→ **Text section**:
********

When I was about 10 years old I had a notebook I carried around with me, and I would ask people to write things in it, poems, or doodles, drawings, elaborate signatures… I think I was looking for wisdom, back then, collecting folklore from people, and building up stories that people told me.  It was my Dad, who wrote a little verse that has stuck in my head ever since. This is it

Make new friends but keep the old

Some in silver 

Some in gold

At the time I remember him explaining that as we move through our life we meet, and make friends, with new and different people along the way. Some of them, the silver one’s, burn brightly and stay with us for awhile. Others, those in gold, stay by our sides, golden and eternal. It was something I desperately needed to hear at the time, I was being horribly bullied and desperately lonely at school. I wanted a friend, a best friend. It was something I asked my Mum all the time, when will I have a best friend? Having two daughters now, it breaks my heart a little to think of the little me that felt so lonely and wanted to make friends.

********

→ **Information given**:

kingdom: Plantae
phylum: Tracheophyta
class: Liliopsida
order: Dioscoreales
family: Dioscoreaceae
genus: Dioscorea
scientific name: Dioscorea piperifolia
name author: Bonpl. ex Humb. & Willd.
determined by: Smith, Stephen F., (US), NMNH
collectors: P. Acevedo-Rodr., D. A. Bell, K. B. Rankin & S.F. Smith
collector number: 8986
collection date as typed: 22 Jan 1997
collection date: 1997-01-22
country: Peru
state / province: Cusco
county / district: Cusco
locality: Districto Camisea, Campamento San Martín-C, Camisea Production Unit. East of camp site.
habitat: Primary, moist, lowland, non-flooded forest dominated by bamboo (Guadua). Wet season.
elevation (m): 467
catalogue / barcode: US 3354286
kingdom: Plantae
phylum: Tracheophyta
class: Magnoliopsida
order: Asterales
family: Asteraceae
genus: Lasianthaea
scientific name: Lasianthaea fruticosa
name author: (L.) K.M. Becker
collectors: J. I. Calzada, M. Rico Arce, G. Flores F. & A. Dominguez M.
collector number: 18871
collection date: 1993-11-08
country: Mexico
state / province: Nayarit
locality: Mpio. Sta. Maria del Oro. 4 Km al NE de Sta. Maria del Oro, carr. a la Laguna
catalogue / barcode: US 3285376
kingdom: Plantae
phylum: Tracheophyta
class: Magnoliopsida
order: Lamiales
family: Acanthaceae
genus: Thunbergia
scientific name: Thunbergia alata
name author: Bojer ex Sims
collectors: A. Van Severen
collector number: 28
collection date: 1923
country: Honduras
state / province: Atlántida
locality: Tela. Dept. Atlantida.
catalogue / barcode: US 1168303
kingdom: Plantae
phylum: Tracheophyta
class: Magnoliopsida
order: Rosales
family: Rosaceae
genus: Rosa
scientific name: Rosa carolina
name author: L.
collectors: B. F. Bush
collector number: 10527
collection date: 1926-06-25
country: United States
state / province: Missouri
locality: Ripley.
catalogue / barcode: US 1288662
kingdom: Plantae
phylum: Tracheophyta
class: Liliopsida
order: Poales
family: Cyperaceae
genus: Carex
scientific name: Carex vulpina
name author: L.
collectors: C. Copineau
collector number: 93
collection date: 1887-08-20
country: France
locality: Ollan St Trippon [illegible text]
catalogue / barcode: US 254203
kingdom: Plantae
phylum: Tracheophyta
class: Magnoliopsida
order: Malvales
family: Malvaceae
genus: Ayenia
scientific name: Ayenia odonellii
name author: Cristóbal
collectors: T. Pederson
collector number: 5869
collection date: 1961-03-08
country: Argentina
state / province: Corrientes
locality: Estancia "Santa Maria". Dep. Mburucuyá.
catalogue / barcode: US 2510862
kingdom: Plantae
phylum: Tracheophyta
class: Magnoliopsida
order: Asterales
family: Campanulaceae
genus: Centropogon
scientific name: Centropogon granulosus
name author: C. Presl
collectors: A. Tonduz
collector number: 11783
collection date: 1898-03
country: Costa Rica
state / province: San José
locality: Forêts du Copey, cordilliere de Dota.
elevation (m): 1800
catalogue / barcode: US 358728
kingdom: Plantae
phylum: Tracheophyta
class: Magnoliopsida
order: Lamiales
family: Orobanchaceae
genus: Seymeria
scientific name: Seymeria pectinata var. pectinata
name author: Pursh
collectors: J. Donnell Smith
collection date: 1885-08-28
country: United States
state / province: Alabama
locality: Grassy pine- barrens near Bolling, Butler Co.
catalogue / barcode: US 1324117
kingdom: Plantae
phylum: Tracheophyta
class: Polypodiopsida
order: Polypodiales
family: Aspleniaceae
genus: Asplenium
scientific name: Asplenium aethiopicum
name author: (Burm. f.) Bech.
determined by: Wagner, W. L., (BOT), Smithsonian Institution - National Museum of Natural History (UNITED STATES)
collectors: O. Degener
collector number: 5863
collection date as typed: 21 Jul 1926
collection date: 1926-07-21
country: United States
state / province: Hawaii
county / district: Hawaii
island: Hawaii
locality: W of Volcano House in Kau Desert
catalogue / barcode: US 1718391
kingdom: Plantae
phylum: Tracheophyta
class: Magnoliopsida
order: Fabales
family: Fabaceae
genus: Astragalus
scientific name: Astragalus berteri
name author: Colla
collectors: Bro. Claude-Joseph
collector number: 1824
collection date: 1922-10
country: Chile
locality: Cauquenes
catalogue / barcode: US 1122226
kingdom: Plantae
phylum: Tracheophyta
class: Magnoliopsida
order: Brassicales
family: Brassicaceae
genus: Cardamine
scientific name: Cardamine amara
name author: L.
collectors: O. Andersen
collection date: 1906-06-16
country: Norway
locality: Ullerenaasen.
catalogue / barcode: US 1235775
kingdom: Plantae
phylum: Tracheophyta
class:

********

→ **Goal**:
Retype the entire passage above about the childhood notebook and the father's verse, keeping every word, line, and punctuation mark unchanged.

→ **Response to this task**:
When I was about 10 years old I had a notebook I carried around with me, and I would ask people to write things in it, poems, or doodles, drawings, elaborate signatures… I think I was looking for wisdom, back then, collecting folklore from people, and building up stories that people told me.  It was my Dad, who wrote a little verse that has stuck in my head ever since. This is it

Make new friends but keep the old

Some in silver 

Some in gold

At the time I remember him explaining that as we move through our life we meet, and make friends, with new and different people along the way. Some of them, the silver one’s, burn brightly and stay with us for awhile. Others, those in gold, stay by our sides, golden and eternal. It was something I desperately needed to hear at the time, I was being horribly bullied and desperately lonely at school. I wanted a friend, a best friend. It was something I asked my Mum all the time, when will I have a best friend? Having two daughters now, it breaks my heart a little to think of the little me that felt so lonely and wanted to make friends.